I once talked and walked the walk all day too , and I know that talking to students all day lubricates the tongue and makes it a lot easier to get on camera and talk through a procedure without sounding like someone laboring under the influence of phenobarbital and Scotch -which is the way I sound when I try to explain something when a video camera is rolling.

So, until I find my video mojo you will (if you choose to do so) have to suffer through slideshows that, like this one, which shows my hands breaking down one side of one-of-two milk fed veal calves slaughtered last week.


6 comments:

Cameron S. said...

Bob,

I like the slide shows, they remind me of slow food and good things ;)

Anyways - you could always capture the video without speaking and add narration later with a program like camtasia and a $10 microphone or $25 headset (you can also use open source free alternatives for video editing)

Or add captions to the quiet video - maybe a little Brian Eno in the background if that is legal - the captions would immeasurably help us all keep up our reading ability. :)

Mike Pardus said...

Why didn't you tell me I wasn't supposed to be popping 'barbs and drinking scotch...so, that's how to keep the drool off the camera lens.

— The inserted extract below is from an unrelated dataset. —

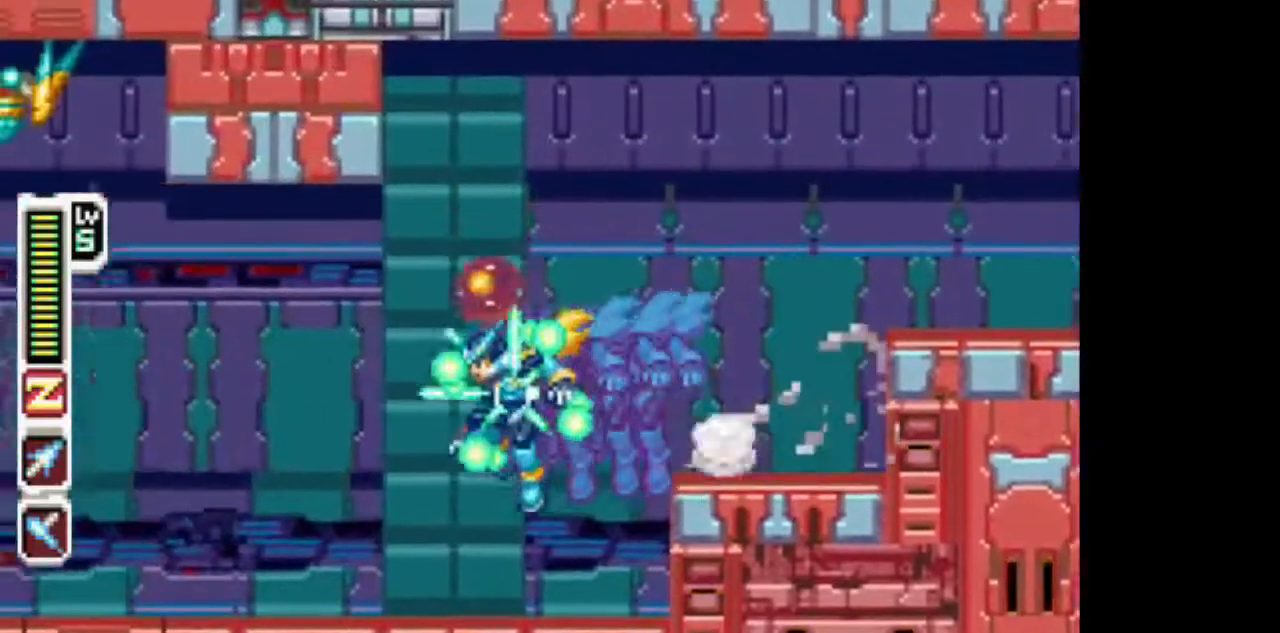
{"buttons": ["CIRCLE", "TRIANGLE", "DPAD_LEFT"], "events": [[267, "CIRCLE", "down"]]}
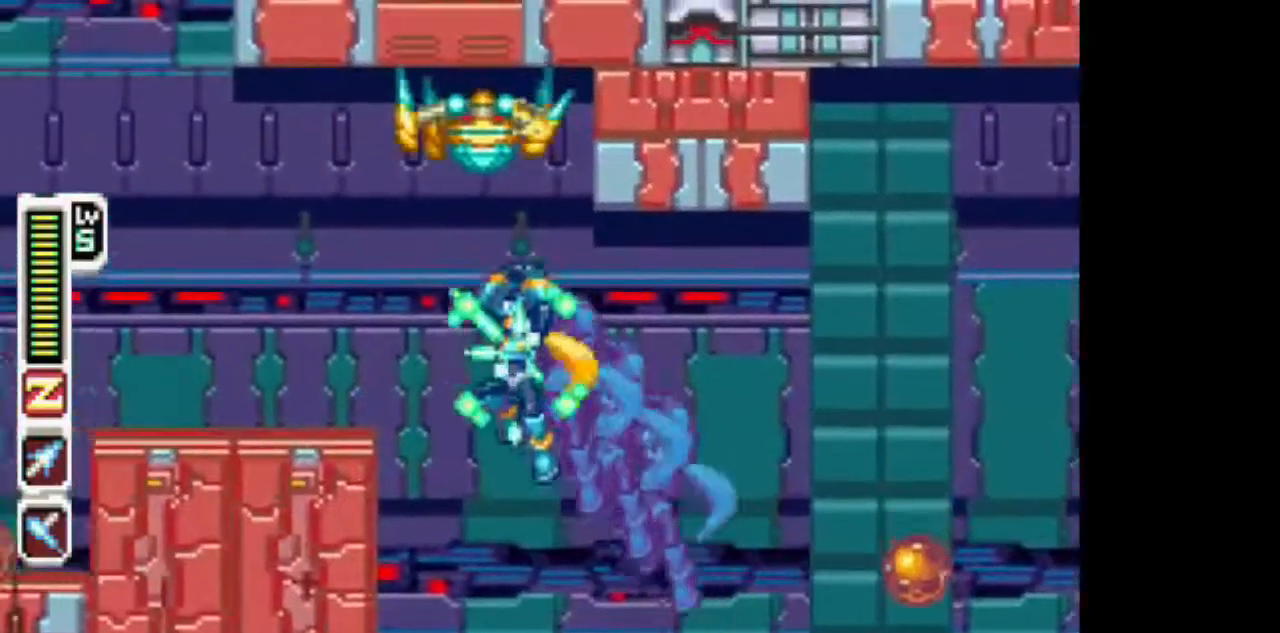
{"buttons": ["CIRCLE", "TRIANGLE", "DPAD_LEFT"], "events": [[133, "CIRCLE", "up"], [433, "CIRCLE", "down"]]}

The oyster fest is NEXT week, and I'll be sure to bring back a tale to tell - after I edit out all of the weekend's indiscretions.

Made and sold 65 loaves of bread from the oven last night at the farm, a great recovery from the pizza debacle of last week. I will post a few snaps and the great dough recipe I got from my baking buddy Eric Kastel.

That's all for now - more over the weekend.

Emily said...

We can't bring you to the oyster festival, but we can deliver oysters to you and maybe you can invite Mike over to prepare them for you. MarxFoods.com is giving away 4 Dozen fresh Puget Sound oysters to the person who best answers "What would you do with 48 free oysters?"

Mike Pardus said...

"What would you do with 48 free oysters?"

I would enslave them and make them my own, to do my bidding and fulfill my wildest zinc filled fantasies.

Chilled, nekid on the shell, with a grassy Napa Sauvingon Blanc in the glass, Pain levain, sweet Normandy butter, and radishes on the side.

Oysters are perfect gifts from nature, we should put ourselves into THEIR service, not manipulate them for the sake of our egos.

I plan to eat as many as 500 oysters next weekend...anyone lookin' for a date?

Bob del Grosso said...

Emily
If they were heavy, I'd pry them open and loose them, being careful to leave no jagged edges on their abductor muscles. Then I'd take a deep breath (a series of deep breaths really) and eat them slowly, chased, pro forma, with gulps of Moet & Chandon White Star; occasionally wondering if I should have made a sauce mignonette, but having no real regrets that I did not.

Thanks for the question.

Cameron S. said...

I eat oysters the same way - don't need any sauces or anything. Just a good wine, some fresh ground horseradish on the side (mostly for the smell), and some good bread and butter.

I actually just had a big plate (20) of fresh Fanny bay (Vancouver Island, BC), Malpeque (PEI), Cortez Island (BC) and some nice ones from Washington state a few miles away. Ah, sweet bliss.